The Single Best Way To Handle Imposter Syndrome At Your First Job Means Cutting Yourself Some Slack
Did you just land your first job straight out of college? Well done, you! If you were anything like me in that situation, you made a phone call and shouted, "I made it, Ma!" But only days into your new gig, perhaps you started experiencing what's known as imposter syndrome at work. After going through new hire orientation, receiving a welcome packet, and starting your first assignment, you immediately start to worry that you're not good enough for this job or that you're just an amateur. "Especially when you're a beginner, you may feel like you don't know as much. And the truth is that you don't," says Adam Smiley Poswolsky, a career expert for Millennials and the author of The Quarter-Life Breakthrough, in an interview with Bustle.
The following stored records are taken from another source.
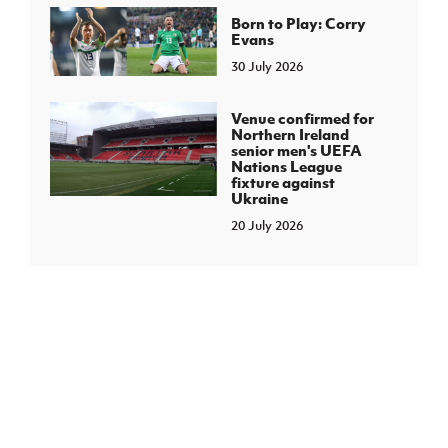
Born to Play: Corry
Evans
30 July 2026
Venue confirmed for
Northern Ireland
senior men's UEFA
Nations League
fixture against
Ukraine
20 July 2026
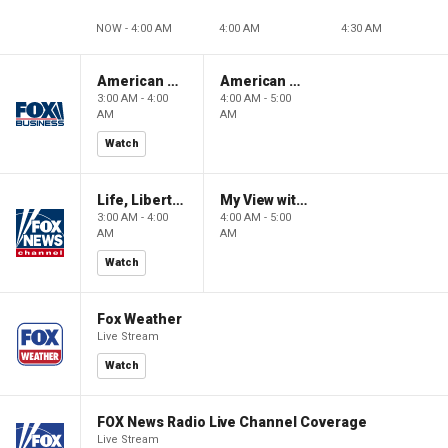
NOW - 4:00 AM
4:00 AM
4:30 AM
American Gold
American Gold
3:00 AM - 4:00
4:00 AM - 5:00
AM
AM
Watch
Life, Liberty & Levin
My View with Lara Trump
3:00 AM - 4:00
4:00 AM - 5:00
AM
AM
Watch
Fox Weather
Live Stream
Watch
FOX News Radio Live Channel Coverage
Live Stream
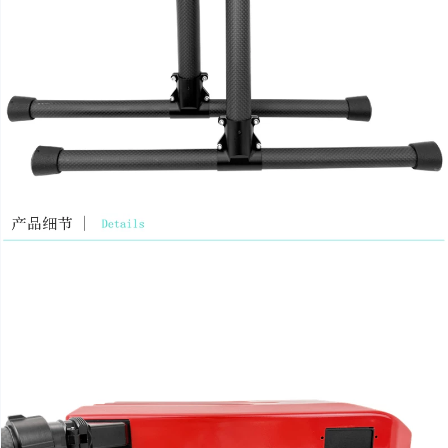
Wechat:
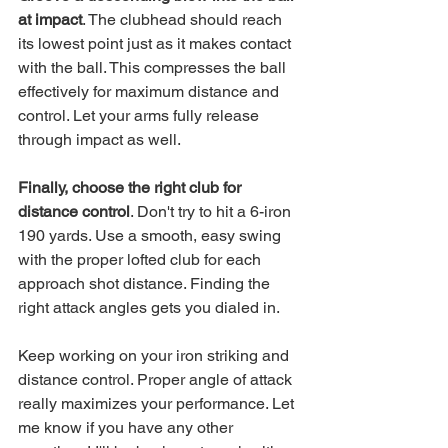
at impact
. The clubhead should reach 
its lowest point just as it makes contact 
with the ball. This compresses the ball 
effectively for maximum distance and 
control. Let your arms fully release 
through impact as well.
Finally, choose the right club for 
distance control
. Don't try to hit a 6-iron 
190 yards. Use a smooth, easy swing 
with the proper lofted club for each 
approach shot distance. Finding the 
right attack angles gets you dialed in.
Keep working on your iron striking and 
distance control. Proper angle of attack 
really maximizes your performance. Let 
me know if you have any other 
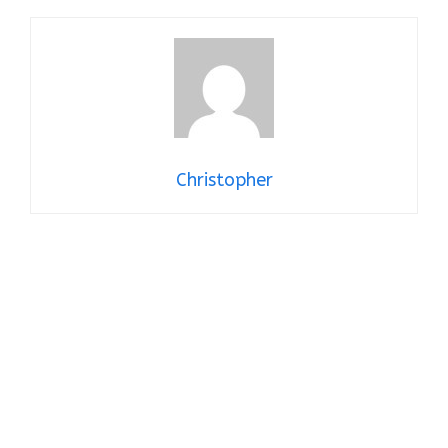
Christopher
You begin to silently freak out about how it's probably a fluke that you're here at this company in the first place. It's because you were lucky or because a friend who works there vouched for you. You're convinced that without a series of serendipitous happenstances, that job would've totally gone to someone else much more qualified and deserving.
Sound familiar? You've definitely got imposter syndrome, and it's not uncommon. In fact, there is some evidence to suggest that while people from all demographics have had imposter syndrome, women in particular tend to experience imposter syndrome as a form of internalized sexism, including feeling like they're going to get discovered for being a fraud or for not being knowledgeable enough about their field.
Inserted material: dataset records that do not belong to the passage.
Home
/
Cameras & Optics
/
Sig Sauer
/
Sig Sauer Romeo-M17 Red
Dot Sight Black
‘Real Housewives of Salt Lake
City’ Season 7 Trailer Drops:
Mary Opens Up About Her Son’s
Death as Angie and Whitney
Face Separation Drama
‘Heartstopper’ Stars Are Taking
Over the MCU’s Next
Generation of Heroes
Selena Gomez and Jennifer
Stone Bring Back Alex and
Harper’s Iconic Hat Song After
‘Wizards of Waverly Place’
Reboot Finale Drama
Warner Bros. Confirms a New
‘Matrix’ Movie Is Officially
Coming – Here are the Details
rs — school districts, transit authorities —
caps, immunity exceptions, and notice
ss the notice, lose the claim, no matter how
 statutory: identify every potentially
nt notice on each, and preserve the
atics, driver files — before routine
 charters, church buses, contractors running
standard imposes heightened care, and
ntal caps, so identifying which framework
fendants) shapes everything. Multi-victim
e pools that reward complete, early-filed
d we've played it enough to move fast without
The good news is that you don't have to deal with imposter syndrome in the office forever. Career experts say that the best way to deal with imposter syndrome at your first job is to play to your strengths and obtain the other skills needed to be a valuable employee. "It's good to ask lots of questions and want to learn. Being open to learning is a really important quality as you navigate your career," Poswolsky says.
Poswolsky touches on an significant point here: It's actually OK to be a beginner when you're just starting a new job. Step into your role and show that you're excited about the position. At the same time, give yourself permission to learn and make mistakes. On the other hand, there's a difference between having humility and being really passive and unsure of yourself at work, he says. Taking on projects when the opportunity arises, asking a lot of questions and talking about topics that excite you will up your confidence.
It's also helpful to remember that everyone faces imposter syndrome, including your boss and probably even your boss's boss, Poswolsky says; the same is likely true of accomplished actors, writers, and other industry leaders many of us consider to be role models, like Emma Watson. "If you don't know everything, news flash: Nobody knows everything. Focus on what you do know and what you're really good at," he says, adding that starting a new career is a great excuse to try new things. "The better you become at your job description, the less you're going to feel imposter syndrome."
Bottom line is, Don't give yourself such a hard time. Remember, you got that job fair and square. Whether it's because of networking, an impressive interview or a killer portfolio, there's a reason you got the job. You convinced them that you're capable, and you are. When you accomplish a major task at work and your boss gives you kudos, use that as motivation to keep up the good work.
If all else fails, just remind yourself that your first job out of college won't be your last. Figure out how it fits into your career trajectory and why you're there. "Have the perspective that it's all working toward something else," Poswolsky says.